--- START Extract provided ---
I read long ago that, given the desperately fallen character of our world, if you are not protected against the worst-case scenario, you are not protected.  The worst case sometimes happens.  If you are not protected against it, then your peace and security depend upon the good will of your enemy.  In that case, you have no peace and security.  The only real peace is a defendable peace, and ours, at the moment, is not properly defended.  To defend it now requires more -- much, much more -- than we have ever done before, both here and around the world.
The Obama administration is not up to the task, and never will be.  Despite this administration's declared aversion to fighting, it has us embroiled in three wars simultaneously.  Nevertheless, in the face of those three wars, and in the face of the global threat to which those three wars testify, our borders remain foolishly and recklessly under-protected.  That colossal stupidity might seem inexplicable, but it is not.
Try this thought experiment:  If ever you want to understand otherwise inexplicable public policy measures, you must ask yourself “Who benefits?”  On that count, if you wonder why the Obama administration does not close the borders, the answer lies in the preservation of partisan power.  In order to keep themselves more readily electable, Democrats maintain a porous border because they know that the great majority of those who cross our borders illegally, if and when they vote (whether in accordance with the law or not) can be expected to vote Democratic.
Just as FDR tried to stack the courts, Obama tries to stack the voter registration rolls.  Perhaps it’s a tactic he learned in Chicago, a city famous for that ploy, a city run now by his old crony Rahm Emanuel.
Naturally, if you call them on it, the Democrats won’t admit to such crass and craven partisan self-interest.  Rather, they transform your concern for the Constitution and for national security into racism.  They twist your commitment to civil defense and the rule of law into xenophobia.
Our deadliest enemies are glad for it.

Friday, April 15, 2011

How to Think about Unions


Labor unions don't go on strike against companies or against management.  They go on strike against you.
         Like all wise consumers, you probably want to get as much value for your money as you can.  You want quality products at a good price.  Your greatest ally in this pursuit is marketplace competition.  To compete successfully for your dollar, producers must compete with each other either to increase the quality of their goods and services or else to lower the price of the goods and services they already provide.  Either way, you win:  better products or better prices.  Sometimes you might even get both at once.
--- END Extract provided ---
--- START Data supplied ---
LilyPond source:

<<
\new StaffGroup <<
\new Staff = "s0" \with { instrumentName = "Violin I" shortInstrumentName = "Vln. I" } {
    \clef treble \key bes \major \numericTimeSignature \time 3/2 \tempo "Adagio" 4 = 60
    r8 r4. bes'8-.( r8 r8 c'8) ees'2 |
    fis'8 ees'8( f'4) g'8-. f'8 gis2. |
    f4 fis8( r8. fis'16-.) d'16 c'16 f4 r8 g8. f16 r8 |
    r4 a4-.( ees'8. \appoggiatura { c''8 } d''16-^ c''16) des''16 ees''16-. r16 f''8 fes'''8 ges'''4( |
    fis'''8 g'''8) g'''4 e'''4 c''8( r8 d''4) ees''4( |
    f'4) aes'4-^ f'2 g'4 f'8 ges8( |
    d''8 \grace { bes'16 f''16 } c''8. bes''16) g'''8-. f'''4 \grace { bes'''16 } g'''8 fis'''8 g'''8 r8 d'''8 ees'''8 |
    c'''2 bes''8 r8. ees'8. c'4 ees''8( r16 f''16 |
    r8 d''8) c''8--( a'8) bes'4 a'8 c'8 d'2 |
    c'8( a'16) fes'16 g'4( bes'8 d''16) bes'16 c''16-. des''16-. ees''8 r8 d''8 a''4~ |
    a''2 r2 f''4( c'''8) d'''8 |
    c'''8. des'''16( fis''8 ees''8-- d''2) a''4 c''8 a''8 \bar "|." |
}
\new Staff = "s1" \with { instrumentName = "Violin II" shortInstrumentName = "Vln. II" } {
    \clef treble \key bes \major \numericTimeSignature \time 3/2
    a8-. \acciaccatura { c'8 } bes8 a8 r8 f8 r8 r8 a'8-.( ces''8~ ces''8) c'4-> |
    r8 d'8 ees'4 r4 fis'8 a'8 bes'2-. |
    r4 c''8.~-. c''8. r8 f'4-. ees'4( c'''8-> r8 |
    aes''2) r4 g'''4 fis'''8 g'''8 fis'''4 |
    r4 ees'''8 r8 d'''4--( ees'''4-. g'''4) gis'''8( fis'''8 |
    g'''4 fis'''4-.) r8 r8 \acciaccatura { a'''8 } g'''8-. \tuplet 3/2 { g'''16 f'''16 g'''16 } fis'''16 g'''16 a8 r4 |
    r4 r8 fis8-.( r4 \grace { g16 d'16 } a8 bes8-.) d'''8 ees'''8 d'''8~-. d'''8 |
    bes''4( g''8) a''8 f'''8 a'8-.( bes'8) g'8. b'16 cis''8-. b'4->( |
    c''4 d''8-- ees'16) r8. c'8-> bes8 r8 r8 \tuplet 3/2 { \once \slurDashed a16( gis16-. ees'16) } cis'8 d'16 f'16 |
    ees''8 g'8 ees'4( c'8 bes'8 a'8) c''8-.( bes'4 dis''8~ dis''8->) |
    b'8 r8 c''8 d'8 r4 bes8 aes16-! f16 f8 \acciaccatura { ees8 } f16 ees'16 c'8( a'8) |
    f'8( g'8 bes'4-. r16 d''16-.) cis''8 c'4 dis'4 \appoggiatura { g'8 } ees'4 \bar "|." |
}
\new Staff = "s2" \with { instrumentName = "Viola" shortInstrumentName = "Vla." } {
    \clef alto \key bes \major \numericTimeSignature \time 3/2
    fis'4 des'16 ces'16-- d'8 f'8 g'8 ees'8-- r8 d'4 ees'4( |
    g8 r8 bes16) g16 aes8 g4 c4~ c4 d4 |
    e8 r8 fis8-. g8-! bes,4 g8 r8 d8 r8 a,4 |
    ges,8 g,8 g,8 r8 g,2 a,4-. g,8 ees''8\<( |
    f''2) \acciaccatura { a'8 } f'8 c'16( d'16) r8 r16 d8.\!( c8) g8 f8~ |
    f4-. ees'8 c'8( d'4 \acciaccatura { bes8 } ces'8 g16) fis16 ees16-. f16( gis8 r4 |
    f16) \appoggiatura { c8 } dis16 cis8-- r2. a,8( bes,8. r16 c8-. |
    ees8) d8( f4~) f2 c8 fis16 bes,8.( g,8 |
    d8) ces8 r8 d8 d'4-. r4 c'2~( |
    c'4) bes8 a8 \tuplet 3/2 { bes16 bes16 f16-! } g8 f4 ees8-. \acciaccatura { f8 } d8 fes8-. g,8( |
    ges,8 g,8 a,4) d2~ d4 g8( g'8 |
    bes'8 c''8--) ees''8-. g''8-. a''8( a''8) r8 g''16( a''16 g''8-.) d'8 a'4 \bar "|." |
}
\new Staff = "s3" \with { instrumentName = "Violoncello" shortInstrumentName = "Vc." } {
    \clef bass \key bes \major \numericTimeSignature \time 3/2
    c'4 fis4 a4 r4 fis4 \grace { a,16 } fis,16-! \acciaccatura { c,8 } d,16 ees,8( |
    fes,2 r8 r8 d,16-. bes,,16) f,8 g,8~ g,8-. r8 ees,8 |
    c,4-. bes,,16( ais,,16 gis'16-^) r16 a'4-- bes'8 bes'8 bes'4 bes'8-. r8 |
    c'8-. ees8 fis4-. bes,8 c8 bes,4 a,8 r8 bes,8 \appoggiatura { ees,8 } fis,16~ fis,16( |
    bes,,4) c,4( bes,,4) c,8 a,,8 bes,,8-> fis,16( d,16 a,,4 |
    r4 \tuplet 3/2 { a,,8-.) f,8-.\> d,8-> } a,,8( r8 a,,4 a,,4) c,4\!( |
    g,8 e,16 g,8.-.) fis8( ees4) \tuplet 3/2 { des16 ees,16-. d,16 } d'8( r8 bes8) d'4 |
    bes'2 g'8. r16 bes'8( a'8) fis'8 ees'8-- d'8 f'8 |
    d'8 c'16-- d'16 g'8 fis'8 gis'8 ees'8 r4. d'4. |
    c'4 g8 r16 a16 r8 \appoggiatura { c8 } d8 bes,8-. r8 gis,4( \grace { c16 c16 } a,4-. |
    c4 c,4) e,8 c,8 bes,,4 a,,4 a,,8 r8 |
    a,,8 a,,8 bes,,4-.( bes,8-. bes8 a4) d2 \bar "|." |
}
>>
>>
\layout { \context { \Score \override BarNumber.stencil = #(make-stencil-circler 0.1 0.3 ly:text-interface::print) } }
--- END Data supplied ---
◆ **Exercise instructions**:
- A) Please answer these questions from the opinion excerpt:
(i) How many wars does it say the Obama administration has the country embroiled in?
(ii) Which city does it say Rahm Emanuel now runs?
(iii) What does it call the consumer's greatest ally?
- B) Edit the opinion excerpt between "Friday, April 15, 2011" and "strike against you.", inclusive, so that "management" becomes "executives".
- C) Resume the opinion excerpt, picking up after its last sentence.

◆ **Task-by-task outputs**:
- A)
(i) Three wars, simultaneously.
(ii) Chicago.
(iii) Marketplace competition.

- B)
Friday, April 15, 2011

How to Think about Unions


Labor unions don't go on strike against companies or against executives.  They go on strike against you.

- C)
         But not if unions have their way.  When unions go on strike, their intention is for their members to get more -- more money, more benefits, more security, or more time off.  The inevitable result is higher prices and (therefore) less competitiveness, at least for the company that gives the union what it wants.  Unions never go on strike in order to do more work for less money.  When unions succeed in providing more for their members, production costs increase.  Whenever unions win, their product becomes less competitive and their company more vulnerable.  When unions win, the price of the product they provide goes up.  That means you lose.  You get less product for the same money, or the same product for more money.
         Faced with that prospect, you do what any wise consumer does.  You go elsewhere.  You hunt for the products of other companies, products whose prices are more competitive.  Whenever you are forced by a product’s now higher price or now lower quality to go elsewhere, the members of the union whose tactics drove you to the competitor's product are forced to go elsewhere also.  They go to the unemployment office.
         Joblessness is the high price union members sometimes pay when they forget that all workers work for you, the consumer, and not for management.  Managers aren't the real bosses, and they’re not the real employers.  You are.  Consumers decide who works and who does not.  Consumers decide who gets paid and how much.  Consumers -- and only consumers -- pay the wages.  By selecting one product over another, consumers keep companies alive; or consumers close them down.  Thus, when a union strikes, it strikes against consumers; it strikes against you.  You pay the wages, not management.  If unions get more money, they get it from you, or they do not get it at all.  In that respect, union job actions are job actions against neighbors and friends, who are the real employers.  And when unions get their way, when they get more money and benefits for their members, consumers respond accordingly.  They go elsewhere.
         More often than not, companies don't break unions, unions break companies.  Unions often do the same to government budgets.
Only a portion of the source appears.